- GIVEN PASSAGE
::::

In the interest of women practitioners and writing in the Daily Mirror in 1903, Evelyn Sharp called for 'women [to] take the special ladies classes offered by (former Bartitsu Club instructor Sadakazu) Uyenishi in Golden Square'. The specific classes being offered taught by Emily Diana Watts; who herself learnt from training at the Oxford Street dojo of Uyenishi's former associate Yukio Tani, along with other 'lady instructors' like Phoebe Roberts (1887–1937) who also taught Judo alongside Uyenishi by December 1904 at the Golden Square school. Uyenishi, remarking on woman learning ju-jitsu, was quoted as noting that "Balance and quickness will always win, and women are always quick." Coupled with the heightened position of Japan as a nation state after the Anglo-Japanese Alliance and the victory over Russia in 1905 based partly on the word of the Japanese army claiming Judo was their secret weapon and hyperbolic claims of jujutsu teachers and sportswriters, there was an inclination in Edwardian English society to learn about 'jiu-jitsu', and the art was taught to young women at Girton College and Newnham College.

By 1905 Watts began teaching self-defence lessons to other high society women such as Duchess Bedford and by 1906 began teaching Jujitsu classes at the Princes Skating Club, Knightsbridge, also publishing The Fine Art of Jujutsu. Other female students of this style included Marie Studholme who trained under Tani in 1907. Ju-jitsu parties became all the rage, instructing upper and middle class in the art of self-defence in their homes, or at afternoon tea.

In 1908, Edith Garrud took over women's classes at the Golden Square School when Uyenishi left England. Garrud also founded the 'Suffragettes Self-Defence Club' in 1909, a suffragettes-only Jujutsu club, which from 1911 moved to the Palladium Academy, in Argyll Street.

The requirement for suffragette self-defence was reinforced by events such as the Black Friday Raid, wherein plain clothes police officers had allegedly physically and sexually assaulted unarmed women attempting to force entry to the House of Commons during a "Raid on Parliament" protest action.

::::

- EXERCISE INSTRUCTIONS
Can you write out the part of the passage on women's jujitsu that opens with the words "By 1905 Watts" and closes with "in Argyll Street.", substituting "morning coffee" for "afternoon tea"? These entries have no connection to the passage on women's jujitsu.

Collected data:
::::

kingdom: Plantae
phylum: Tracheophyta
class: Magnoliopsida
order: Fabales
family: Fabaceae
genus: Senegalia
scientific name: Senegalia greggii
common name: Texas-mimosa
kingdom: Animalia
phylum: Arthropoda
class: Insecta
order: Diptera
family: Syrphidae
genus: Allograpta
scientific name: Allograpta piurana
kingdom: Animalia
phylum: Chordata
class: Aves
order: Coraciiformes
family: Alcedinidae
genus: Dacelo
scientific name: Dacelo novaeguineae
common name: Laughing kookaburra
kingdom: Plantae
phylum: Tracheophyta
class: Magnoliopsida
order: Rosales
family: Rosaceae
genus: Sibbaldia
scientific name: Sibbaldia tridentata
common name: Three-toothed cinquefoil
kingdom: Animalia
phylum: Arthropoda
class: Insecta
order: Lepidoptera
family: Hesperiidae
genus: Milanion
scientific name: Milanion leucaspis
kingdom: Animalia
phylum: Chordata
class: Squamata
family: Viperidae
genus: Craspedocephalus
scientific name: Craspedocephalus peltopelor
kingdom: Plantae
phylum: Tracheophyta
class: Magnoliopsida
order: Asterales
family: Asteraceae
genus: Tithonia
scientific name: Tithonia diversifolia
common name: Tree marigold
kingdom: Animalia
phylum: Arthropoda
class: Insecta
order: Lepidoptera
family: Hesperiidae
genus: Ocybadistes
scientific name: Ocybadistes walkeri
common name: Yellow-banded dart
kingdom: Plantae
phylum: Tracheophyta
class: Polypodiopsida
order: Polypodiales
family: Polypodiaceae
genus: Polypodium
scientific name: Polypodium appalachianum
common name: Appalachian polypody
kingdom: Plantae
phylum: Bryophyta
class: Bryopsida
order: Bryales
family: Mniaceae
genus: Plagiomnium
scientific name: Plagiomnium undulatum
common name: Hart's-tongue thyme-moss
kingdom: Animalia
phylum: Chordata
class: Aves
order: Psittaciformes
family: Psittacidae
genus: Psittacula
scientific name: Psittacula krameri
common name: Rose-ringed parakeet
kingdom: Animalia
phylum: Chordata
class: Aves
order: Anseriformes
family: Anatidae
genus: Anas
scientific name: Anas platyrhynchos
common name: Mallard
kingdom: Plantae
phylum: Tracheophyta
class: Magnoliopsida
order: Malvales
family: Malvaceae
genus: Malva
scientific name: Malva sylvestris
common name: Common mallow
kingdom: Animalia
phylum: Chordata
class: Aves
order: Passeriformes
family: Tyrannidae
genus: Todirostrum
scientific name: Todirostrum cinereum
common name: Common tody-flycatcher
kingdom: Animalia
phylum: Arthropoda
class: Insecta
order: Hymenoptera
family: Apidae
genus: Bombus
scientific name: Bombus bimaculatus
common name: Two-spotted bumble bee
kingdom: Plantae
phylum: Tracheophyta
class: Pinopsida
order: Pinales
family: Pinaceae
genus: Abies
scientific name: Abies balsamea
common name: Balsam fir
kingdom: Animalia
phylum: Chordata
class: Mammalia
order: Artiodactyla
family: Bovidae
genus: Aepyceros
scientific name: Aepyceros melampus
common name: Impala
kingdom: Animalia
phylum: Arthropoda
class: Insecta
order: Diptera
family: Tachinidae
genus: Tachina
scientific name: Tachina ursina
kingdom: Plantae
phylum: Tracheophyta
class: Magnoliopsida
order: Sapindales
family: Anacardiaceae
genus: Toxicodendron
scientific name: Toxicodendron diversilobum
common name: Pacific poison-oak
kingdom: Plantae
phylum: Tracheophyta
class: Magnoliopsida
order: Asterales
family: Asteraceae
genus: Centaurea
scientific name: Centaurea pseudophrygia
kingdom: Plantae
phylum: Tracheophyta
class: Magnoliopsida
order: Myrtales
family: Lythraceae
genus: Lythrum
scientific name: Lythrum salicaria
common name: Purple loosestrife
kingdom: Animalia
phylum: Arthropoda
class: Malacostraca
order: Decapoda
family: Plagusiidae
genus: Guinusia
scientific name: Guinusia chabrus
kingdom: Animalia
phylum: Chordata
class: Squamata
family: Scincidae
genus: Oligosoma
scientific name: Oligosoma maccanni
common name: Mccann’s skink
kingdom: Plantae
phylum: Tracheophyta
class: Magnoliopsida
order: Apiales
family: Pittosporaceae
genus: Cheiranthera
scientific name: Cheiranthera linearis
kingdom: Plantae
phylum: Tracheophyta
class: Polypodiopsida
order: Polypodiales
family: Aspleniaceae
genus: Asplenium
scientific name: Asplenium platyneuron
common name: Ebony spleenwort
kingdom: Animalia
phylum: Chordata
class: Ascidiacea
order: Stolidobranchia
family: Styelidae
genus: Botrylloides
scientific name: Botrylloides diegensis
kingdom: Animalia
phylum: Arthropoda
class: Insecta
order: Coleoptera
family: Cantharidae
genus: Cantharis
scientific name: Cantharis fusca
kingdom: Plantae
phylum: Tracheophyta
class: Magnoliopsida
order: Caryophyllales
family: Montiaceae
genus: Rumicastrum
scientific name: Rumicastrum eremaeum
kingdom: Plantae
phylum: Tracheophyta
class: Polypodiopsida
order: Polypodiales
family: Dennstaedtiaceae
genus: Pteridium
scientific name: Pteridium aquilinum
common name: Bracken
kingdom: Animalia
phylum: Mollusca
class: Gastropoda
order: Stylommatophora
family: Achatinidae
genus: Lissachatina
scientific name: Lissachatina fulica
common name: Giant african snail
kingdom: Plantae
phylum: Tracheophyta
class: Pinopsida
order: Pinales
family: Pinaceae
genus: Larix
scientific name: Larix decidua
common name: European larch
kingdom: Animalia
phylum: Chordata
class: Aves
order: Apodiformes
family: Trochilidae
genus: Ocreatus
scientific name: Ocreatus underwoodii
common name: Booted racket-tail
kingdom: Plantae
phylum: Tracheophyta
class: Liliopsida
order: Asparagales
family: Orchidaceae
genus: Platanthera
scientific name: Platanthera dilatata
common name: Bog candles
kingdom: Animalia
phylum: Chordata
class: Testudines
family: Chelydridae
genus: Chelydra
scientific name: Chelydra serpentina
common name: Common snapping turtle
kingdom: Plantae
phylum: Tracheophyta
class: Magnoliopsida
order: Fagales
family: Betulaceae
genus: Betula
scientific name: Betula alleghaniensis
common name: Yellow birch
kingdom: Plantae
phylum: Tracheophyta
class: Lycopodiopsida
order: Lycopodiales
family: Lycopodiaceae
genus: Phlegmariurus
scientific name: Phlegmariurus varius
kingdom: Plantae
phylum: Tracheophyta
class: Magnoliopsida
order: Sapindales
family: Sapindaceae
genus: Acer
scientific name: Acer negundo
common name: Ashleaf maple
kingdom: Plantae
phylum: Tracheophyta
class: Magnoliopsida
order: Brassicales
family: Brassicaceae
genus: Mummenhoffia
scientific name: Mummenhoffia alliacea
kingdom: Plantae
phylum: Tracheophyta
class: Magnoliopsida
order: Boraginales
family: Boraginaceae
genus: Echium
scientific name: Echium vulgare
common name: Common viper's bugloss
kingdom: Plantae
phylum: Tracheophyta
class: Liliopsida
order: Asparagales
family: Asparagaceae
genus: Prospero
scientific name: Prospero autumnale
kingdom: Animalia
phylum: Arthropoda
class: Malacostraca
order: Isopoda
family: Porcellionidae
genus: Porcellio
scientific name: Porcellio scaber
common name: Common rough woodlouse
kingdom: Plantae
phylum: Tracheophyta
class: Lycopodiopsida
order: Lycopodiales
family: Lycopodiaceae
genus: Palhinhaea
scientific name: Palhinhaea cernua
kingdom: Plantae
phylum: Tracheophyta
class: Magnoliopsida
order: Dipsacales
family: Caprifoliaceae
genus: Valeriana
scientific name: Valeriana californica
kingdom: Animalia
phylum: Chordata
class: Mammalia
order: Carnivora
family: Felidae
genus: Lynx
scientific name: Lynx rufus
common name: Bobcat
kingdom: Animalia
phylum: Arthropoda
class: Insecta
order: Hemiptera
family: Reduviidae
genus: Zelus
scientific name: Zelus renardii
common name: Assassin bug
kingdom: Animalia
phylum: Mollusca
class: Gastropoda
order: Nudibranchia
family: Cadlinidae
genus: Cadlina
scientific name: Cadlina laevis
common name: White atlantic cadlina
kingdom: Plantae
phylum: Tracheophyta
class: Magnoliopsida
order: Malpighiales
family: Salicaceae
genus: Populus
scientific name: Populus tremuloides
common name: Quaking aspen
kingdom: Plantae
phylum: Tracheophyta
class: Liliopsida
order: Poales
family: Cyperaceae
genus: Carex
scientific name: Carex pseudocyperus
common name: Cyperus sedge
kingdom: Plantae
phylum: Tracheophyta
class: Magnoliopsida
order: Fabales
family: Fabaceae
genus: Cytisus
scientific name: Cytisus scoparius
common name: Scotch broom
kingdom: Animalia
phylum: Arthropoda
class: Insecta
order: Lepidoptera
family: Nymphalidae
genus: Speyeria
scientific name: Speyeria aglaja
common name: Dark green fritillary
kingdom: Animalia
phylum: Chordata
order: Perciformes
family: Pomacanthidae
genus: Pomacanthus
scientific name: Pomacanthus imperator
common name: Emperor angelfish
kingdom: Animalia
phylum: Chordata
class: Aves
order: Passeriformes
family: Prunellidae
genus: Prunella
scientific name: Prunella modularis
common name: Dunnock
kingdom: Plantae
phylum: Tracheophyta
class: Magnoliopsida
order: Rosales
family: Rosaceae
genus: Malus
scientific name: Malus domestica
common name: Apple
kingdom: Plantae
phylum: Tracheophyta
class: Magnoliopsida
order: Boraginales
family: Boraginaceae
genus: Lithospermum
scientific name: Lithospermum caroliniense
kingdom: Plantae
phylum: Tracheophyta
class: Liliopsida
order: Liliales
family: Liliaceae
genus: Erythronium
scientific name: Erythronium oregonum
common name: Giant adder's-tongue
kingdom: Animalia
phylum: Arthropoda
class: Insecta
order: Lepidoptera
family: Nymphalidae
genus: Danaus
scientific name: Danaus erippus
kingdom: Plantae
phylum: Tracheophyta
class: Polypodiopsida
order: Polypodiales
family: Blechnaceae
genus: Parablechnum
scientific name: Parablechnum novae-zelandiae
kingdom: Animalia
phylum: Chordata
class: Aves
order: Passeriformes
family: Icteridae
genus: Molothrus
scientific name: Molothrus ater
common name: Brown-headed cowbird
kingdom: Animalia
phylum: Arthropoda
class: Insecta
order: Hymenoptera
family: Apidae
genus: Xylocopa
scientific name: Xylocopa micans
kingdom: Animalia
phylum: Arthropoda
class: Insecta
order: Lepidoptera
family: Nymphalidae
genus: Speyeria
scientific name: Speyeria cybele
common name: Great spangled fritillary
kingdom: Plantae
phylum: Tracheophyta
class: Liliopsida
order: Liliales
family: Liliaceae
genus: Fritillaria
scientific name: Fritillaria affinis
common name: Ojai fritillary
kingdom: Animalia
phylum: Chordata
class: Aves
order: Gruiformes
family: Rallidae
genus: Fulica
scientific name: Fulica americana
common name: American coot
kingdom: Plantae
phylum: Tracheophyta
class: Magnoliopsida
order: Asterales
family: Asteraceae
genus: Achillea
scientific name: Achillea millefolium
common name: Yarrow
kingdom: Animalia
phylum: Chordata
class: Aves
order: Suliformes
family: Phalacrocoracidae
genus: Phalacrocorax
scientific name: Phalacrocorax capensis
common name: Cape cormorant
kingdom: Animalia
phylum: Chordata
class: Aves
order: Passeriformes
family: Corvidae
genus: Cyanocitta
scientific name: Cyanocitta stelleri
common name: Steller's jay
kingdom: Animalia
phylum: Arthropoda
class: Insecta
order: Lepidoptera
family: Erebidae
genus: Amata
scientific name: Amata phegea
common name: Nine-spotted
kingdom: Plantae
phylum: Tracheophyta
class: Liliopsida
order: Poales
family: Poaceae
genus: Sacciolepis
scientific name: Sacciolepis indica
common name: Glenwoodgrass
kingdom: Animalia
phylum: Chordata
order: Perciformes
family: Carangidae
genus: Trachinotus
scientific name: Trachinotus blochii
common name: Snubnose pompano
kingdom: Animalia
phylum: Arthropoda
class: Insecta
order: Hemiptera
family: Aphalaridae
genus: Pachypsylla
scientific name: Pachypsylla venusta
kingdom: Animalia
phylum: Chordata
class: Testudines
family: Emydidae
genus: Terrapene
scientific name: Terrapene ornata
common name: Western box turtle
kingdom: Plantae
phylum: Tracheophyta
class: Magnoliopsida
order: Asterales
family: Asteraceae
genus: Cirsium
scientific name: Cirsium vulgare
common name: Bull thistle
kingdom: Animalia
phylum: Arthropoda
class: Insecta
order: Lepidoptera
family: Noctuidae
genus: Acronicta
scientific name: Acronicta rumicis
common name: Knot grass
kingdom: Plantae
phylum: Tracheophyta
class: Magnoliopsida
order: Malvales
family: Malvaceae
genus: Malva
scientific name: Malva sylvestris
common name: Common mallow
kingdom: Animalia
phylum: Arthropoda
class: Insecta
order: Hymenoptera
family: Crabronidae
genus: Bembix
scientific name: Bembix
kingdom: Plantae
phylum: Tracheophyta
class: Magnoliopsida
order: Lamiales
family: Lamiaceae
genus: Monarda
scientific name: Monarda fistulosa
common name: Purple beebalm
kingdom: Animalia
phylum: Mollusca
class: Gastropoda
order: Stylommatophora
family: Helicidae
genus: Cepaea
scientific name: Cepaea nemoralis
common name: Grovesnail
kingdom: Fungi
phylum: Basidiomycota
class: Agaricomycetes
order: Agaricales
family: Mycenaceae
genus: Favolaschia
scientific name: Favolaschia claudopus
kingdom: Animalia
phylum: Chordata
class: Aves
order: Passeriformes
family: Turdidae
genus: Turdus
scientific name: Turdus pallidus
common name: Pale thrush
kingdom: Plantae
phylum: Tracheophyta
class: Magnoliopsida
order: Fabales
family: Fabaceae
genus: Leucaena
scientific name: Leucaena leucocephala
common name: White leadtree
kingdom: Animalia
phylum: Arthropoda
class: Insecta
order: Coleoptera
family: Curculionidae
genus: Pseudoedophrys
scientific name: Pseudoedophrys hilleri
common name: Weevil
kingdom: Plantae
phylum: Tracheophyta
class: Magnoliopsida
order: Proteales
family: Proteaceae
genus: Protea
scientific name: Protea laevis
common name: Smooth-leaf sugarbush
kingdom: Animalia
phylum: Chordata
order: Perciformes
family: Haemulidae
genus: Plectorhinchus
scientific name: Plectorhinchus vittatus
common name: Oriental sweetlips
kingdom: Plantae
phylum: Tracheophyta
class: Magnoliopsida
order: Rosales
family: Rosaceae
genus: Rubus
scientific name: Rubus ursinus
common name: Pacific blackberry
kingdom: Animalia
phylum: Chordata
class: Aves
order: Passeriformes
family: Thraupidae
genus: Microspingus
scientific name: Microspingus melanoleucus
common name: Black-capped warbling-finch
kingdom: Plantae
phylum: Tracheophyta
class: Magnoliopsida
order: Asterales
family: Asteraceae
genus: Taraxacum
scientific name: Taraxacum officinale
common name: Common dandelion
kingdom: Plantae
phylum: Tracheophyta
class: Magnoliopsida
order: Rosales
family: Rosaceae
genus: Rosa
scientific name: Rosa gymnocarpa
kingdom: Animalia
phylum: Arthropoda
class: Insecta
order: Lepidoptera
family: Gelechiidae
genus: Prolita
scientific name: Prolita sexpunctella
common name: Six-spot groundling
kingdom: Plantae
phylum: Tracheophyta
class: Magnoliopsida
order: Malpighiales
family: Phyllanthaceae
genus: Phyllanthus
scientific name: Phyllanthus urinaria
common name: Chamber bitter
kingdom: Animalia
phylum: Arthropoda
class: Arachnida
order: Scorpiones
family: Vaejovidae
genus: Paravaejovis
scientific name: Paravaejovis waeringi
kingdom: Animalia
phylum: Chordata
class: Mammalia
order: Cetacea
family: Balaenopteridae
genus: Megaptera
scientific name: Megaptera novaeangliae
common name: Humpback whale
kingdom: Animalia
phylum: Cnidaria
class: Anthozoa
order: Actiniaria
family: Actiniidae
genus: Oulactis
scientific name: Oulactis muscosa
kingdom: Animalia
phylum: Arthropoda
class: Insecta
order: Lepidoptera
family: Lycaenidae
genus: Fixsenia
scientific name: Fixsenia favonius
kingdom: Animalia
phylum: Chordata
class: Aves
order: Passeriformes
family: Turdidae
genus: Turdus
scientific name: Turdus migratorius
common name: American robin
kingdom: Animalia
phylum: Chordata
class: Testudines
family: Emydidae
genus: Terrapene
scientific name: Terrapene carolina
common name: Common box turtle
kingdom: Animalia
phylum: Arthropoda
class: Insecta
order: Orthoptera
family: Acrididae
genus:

::::

- SOLUTION
By 1905 Watts began teaching self-defence lessons to other high society women such as Duchess Bedford and by 1906 began teaching Jujitsu classes at the Princes Skating Club, Knightsbridge, also publishing The Fine Art of Jujutsu. Other female students of this style included Marie Studholme who trained under Tani in 1907. Ju-jitsu parties became all the rage, instructing upper and middle class in the art of self-defence in their homes, or at morning coffee.

In 1908, Edith Garrud took over women's classes at the Golden Square School when Uyenishi left England. Garrud also founded the 'Suffragettes Self-Defence Club' in 1909, a suffragettes-only Jujutsu club, which from 1911 moved to the Palladium Academy, in Argyll Street.